Here is a solution that creates an empty dataframe in pyspark 2.0.0 or more.

from pyspark.sql import SQLContext
sc = spark.sparkContext
schema = StructType([StructField('col1', StringType(),False),StructField('col2', IntegerType(), True)])
sqlContext.createDataFrame(sc.emptyRDD(), schema)

Here you can create schema using StructType in scala and pass the Empty RDD so you will able to create empty table.
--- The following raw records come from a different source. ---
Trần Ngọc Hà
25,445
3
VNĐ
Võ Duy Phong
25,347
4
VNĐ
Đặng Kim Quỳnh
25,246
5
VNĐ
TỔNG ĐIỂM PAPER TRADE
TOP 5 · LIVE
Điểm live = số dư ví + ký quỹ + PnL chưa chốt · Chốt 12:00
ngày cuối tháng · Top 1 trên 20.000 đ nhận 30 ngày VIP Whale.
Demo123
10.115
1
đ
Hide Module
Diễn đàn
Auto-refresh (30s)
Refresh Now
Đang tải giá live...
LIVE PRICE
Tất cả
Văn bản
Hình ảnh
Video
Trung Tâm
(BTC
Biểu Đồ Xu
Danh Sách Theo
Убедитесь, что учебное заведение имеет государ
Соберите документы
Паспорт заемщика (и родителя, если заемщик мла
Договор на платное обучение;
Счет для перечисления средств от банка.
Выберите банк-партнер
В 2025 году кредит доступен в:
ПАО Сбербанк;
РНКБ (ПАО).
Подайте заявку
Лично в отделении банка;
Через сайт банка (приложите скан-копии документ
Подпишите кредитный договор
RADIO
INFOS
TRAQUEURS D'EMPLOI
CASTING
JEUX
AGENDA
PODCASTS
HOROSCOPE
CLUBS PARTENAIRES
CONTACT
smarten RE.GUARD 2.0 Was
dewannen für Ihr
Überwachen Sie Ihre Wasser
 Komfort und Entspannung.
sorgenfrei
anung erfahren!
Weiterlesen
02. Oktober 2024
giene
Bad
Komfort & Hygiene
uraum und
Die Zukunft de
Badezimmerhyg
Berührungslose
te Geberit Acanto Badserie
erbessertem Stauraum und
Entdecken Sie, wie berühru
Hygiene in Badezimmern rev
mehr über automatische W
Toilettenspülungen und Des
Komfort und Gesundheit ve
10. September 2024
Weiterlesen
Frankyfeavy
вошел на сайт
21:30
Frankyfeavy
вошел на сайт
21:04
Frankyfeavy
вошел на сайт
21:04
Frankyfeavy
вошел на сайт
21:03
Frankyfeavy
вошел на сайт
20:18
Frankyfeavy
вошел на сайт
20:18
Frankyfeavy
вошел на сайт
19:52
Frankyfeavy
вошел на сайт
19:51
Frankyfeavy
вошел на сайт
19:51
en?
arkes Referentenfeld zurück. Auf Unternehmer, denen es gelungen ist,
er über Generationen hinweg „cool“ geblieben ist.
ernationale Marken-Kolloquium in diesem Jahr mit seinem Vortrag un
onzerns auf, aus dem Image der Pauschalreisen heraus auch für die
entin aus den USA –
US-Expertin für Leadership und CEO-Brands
Following code is for the same.

import org.apache.spark.SparkConf
import org.apache.spark.SparkContext
import org.apache.spark.sql._
import org.apache.spark.sql.Row
import org.apache.spark.sql.SparkSession
import org.apache.spark.sql.types.StructType
import org.apache.spark.sql.types.StructField
import org.apache.spark.sql.types.IntegerType
import org.apache.spark.sql.types.BooleanType
import org.apache.spark.sql.types.LongType
import org.apache.spark.sql.types.StringType






//import org.apache.hadoop.hive.serde2.objectinspector.StructField


object EmptyTable extends App {
val conf = new SparkConf;
val sc = new SparkContext(conf)
//create sparksession object
val sparkSession = SparkSession.builder().enableHiveSupport().getOrCreate()


//Created schema for three columns
val schema = StructType(
StructField("Emp_ID", LongType, true) ::
StructField("Emp_Name", StringType, false) ::
StructField("Emp_Salary", LongType, false) :: Nil)


//Created Empty RDD


var dataRDD = sc.emptyRDD[Row]


//pass rdd and schema to create dataframe
val newDFSchema = sparkSession.createDataFrame(dataRDD, schema)


newDFSchema.createOrReplaceTempView("tempSchema")


sparkSession.sql("create table Finaltable AS select * from tempSchema")


}

Java version to create empty DataSet:

public Dataset<Row> emptyDataSet(){


SparkSession spark = SparkSession.builder().appName("Simple Application")
.config("spark.master", "local").getOrCreate();


Dataset<Row> emptyDataSet = spark.createDataFrame(new ArrayList<>(), getSchema());


return emptyDataSet;
}


public StructType getSchema() {


String schemaString = "column1 column2 column3 column4 column5";


List<StructField> fields = new ArrayList<>();


StructField indexField = DataTypes.createStructField("column0", DataTypes.LongType, true);
fields.add(indexField);


for (String fieldName : schemaString.split(" ")) {
StructField field = DataTypes.createStructField(fieldName, DataTypes.StringType, true);
fields.add(field);
}


StructType schema = DataTypes.createStructType(fields);


return schema;
}

As of Spark 2.4.3

val df = SparkSession.builder().getOrCreate().emptyDataFrame

This is helpful for testing purposes.

Seq.empty[String].toDF()

I had a special requirement wherein I already had a dataframe but given a certain condition I had to return an empty dataframe so I returned df.limit(0) instead.

I'd like to add the following syntax which was not yet mentioned:

Seq[(String, Integer)]().toDF("k", "v")

It makes it clear that the () part is for values. It's empty, so the dataframe is empty.

This syntax is also beneficial for adding null values manually. It just works, while other options either don't or are overly verbose.